> Do this
Convert the data from the line containing "genus: Hulsea" to the line containing "locality: Salmon R. Mts.", both included, into a Markdown table with the columns Row and Line, skipping blank lines. Include only those lines.

> Rows
☆ ☆ ☆

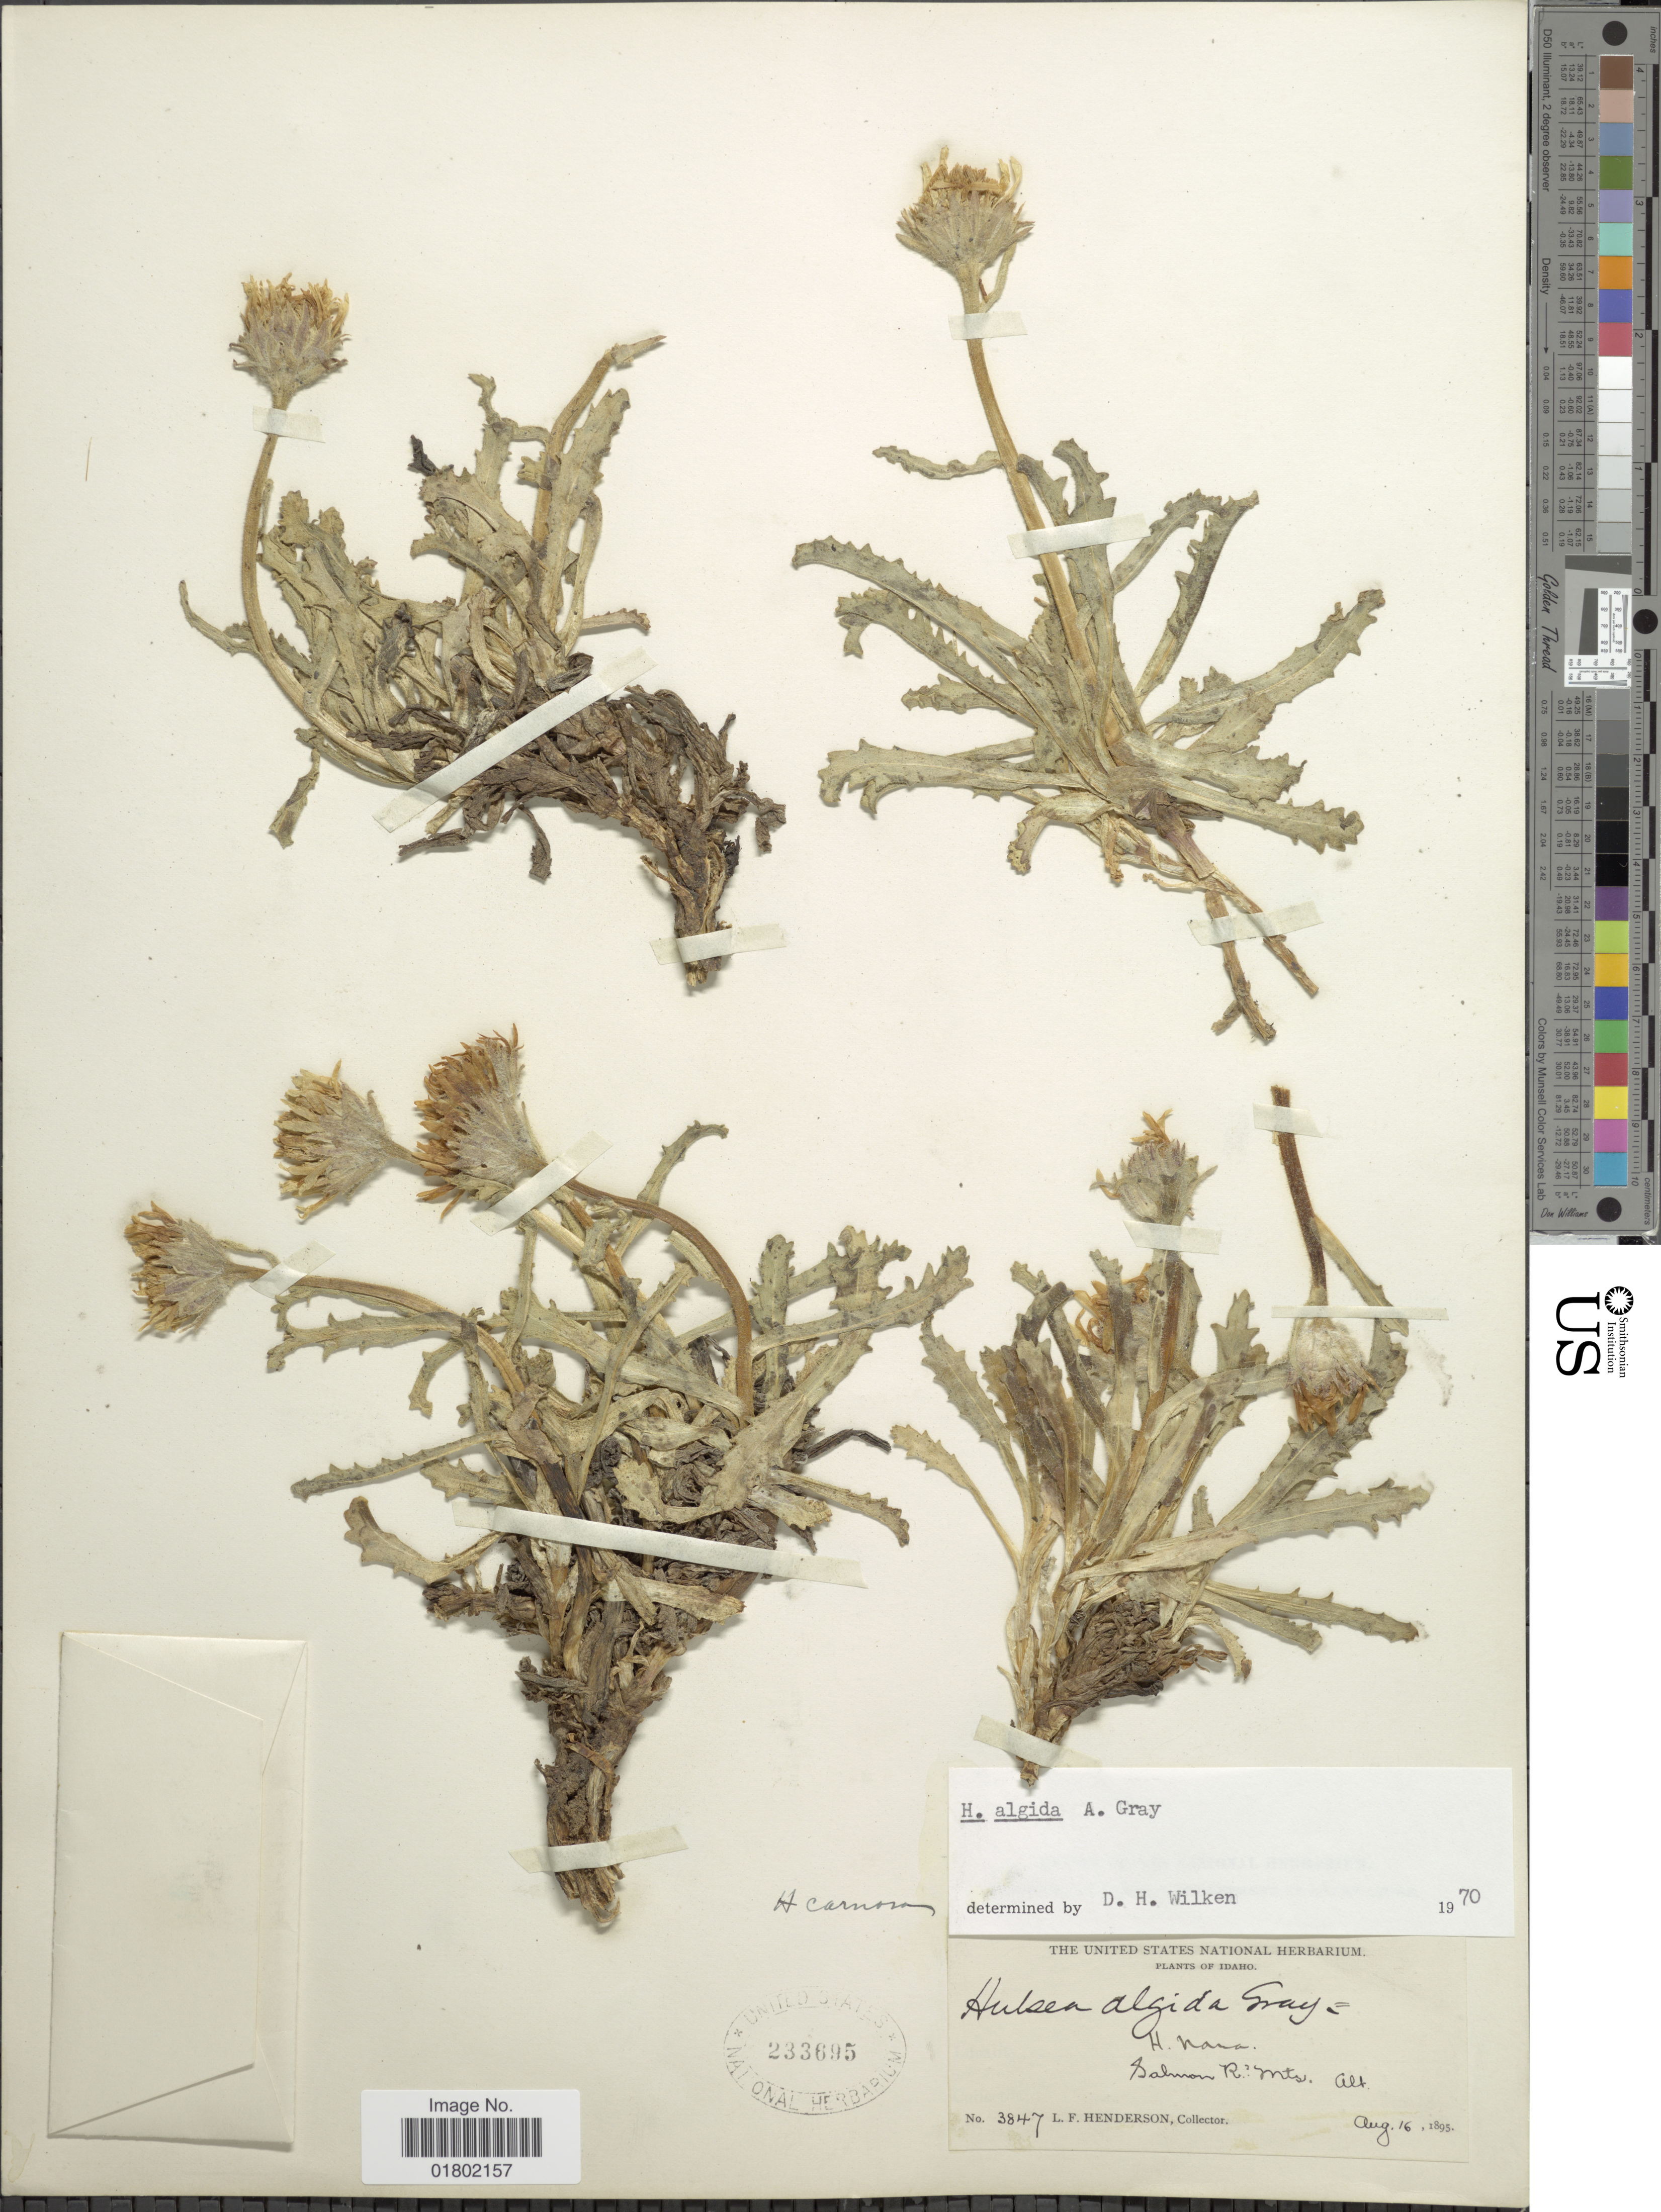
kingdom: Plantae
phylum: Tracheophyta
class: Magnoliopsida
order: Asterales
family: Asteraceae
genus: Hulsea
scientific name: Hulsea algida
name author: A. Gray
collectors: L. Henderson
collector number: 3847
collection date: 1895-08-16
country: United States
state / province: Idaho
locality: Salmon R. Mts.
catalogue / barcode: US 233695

☆ ☆ ☆

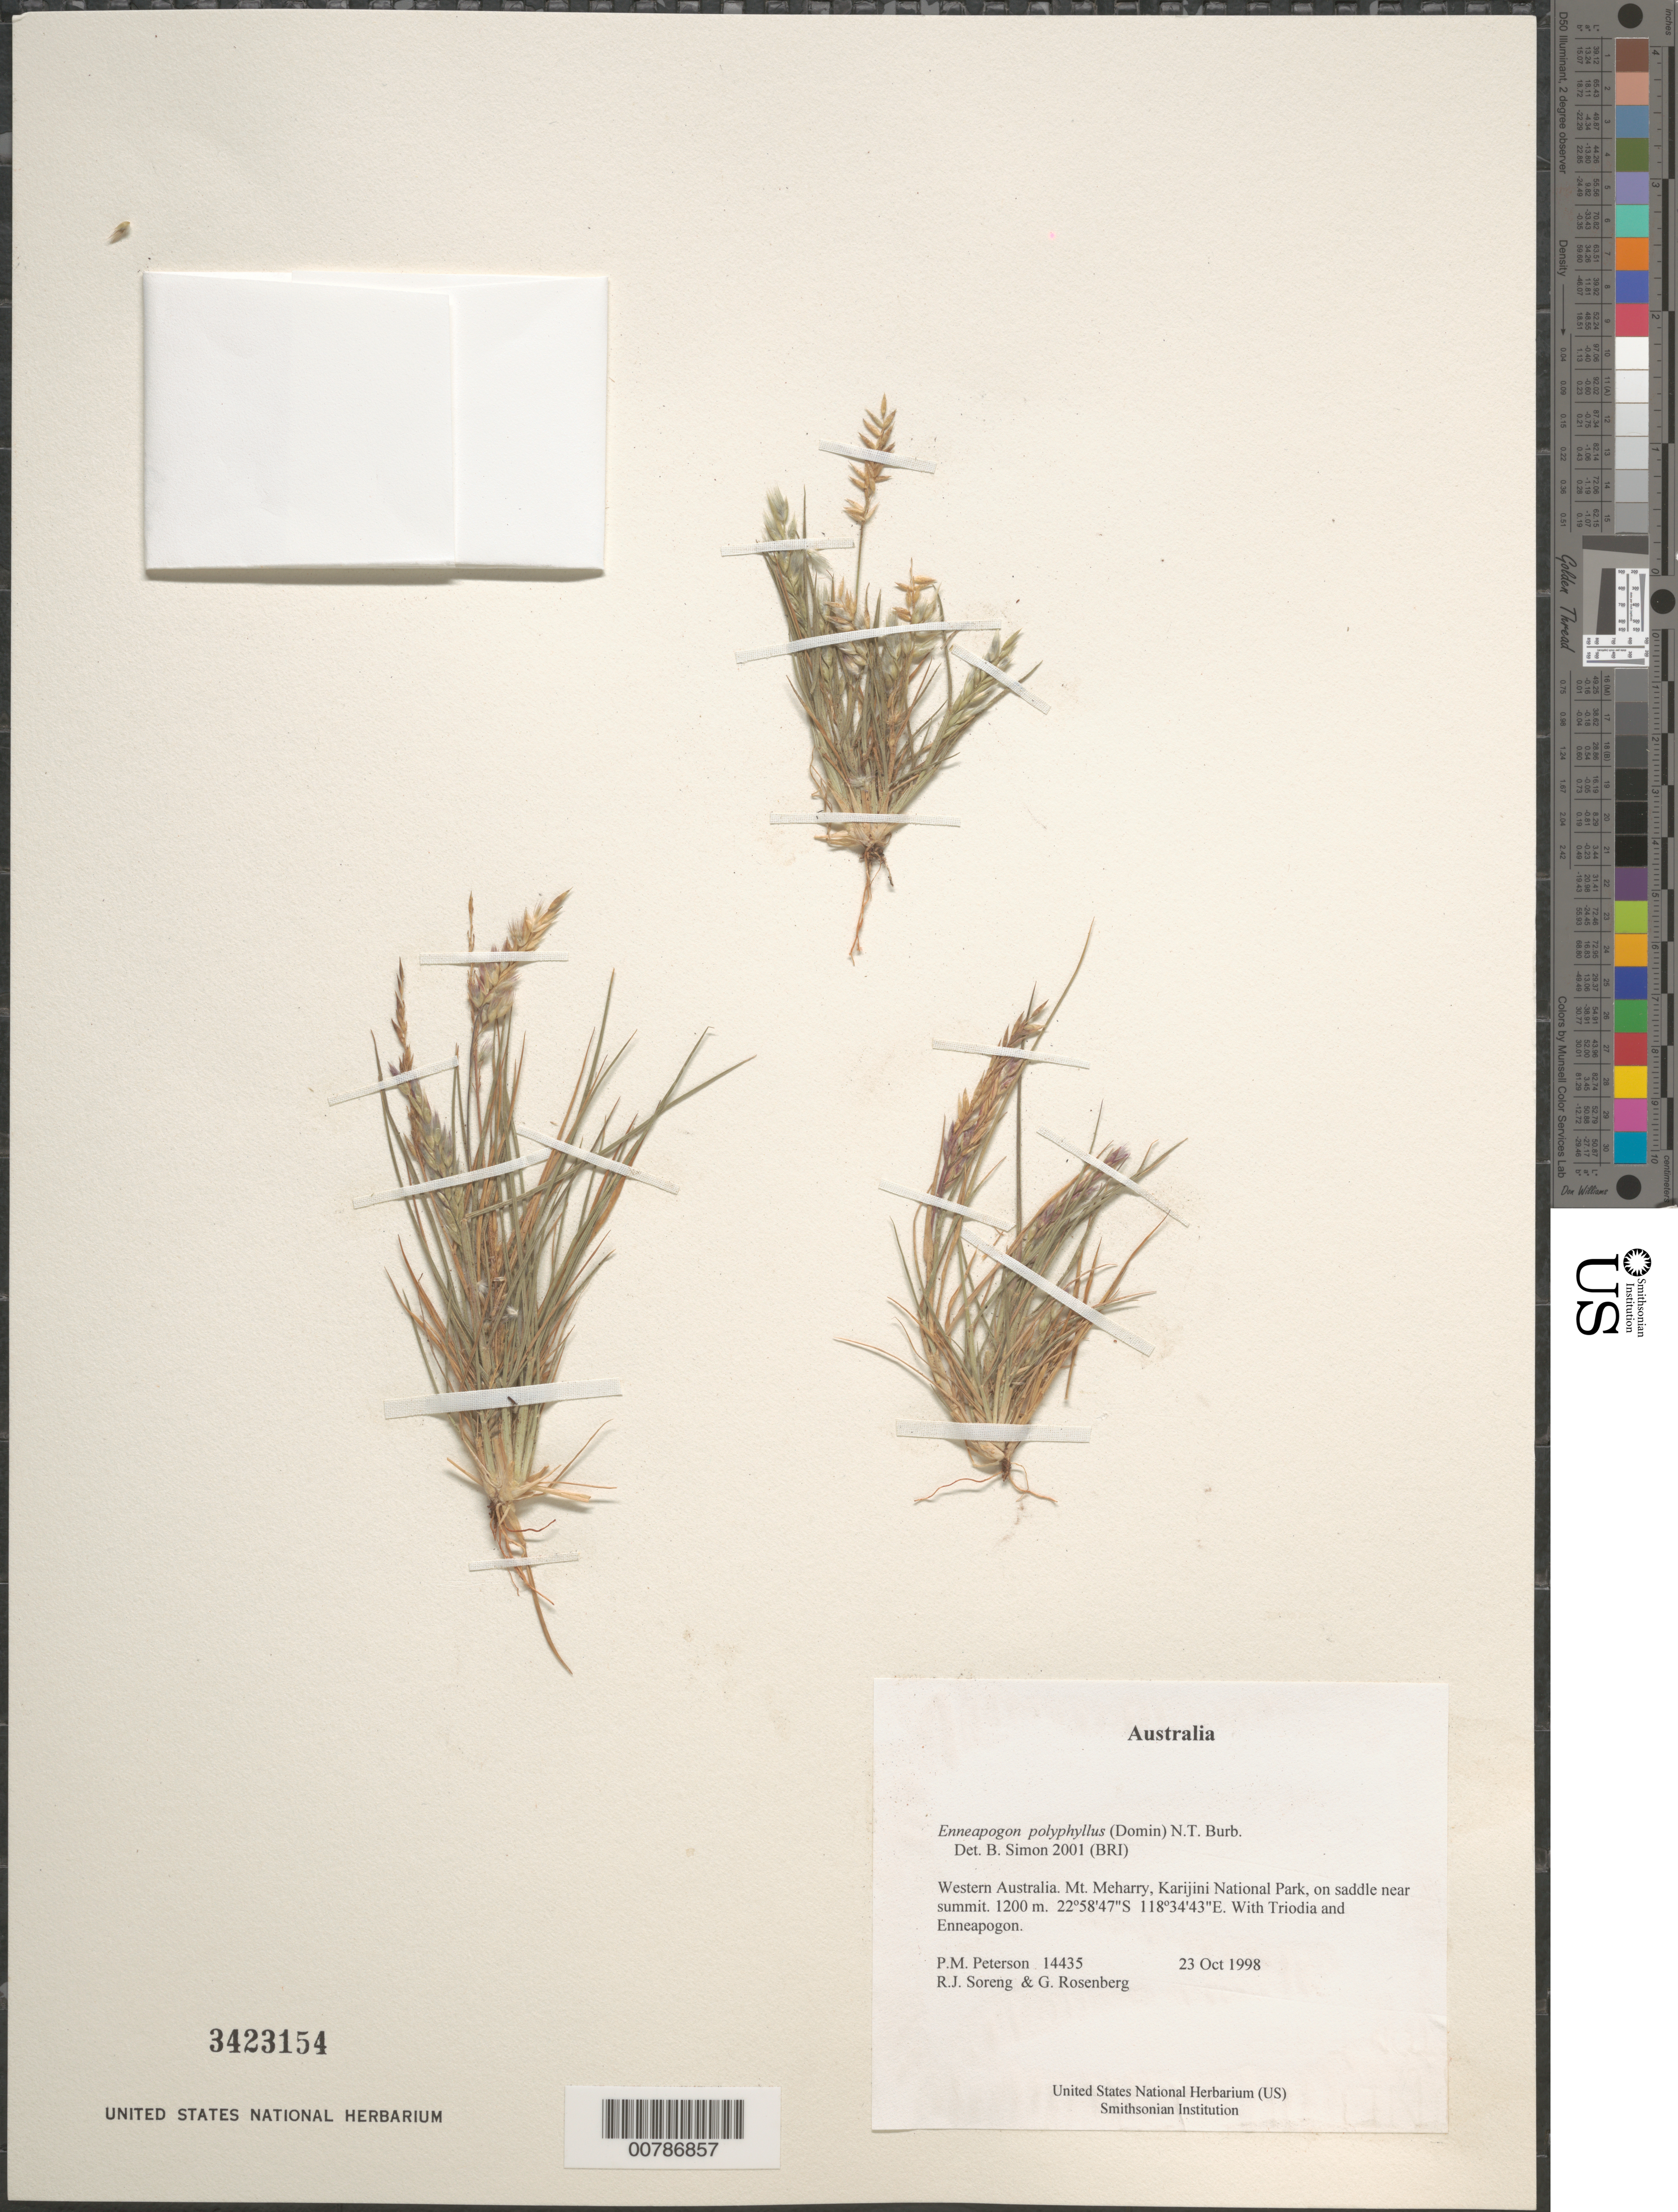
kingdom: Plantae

☆ ☆ ☆

> Solution to this problem
| Row | Line |
|---|---|
| 1 | genus: Hulsea |
| 2 | scientific name: Hulsea algida |
| 3 | name author: A. Gray |
| 4 | collectors: L. Henderson |
| 5 | collector number: 3847 |
| 6 | collection date: 1895-08-16 |
| 7 | country: United States |
| 8 | state / province: Idaho |
| 9 | locality: Salmon R. Mts. |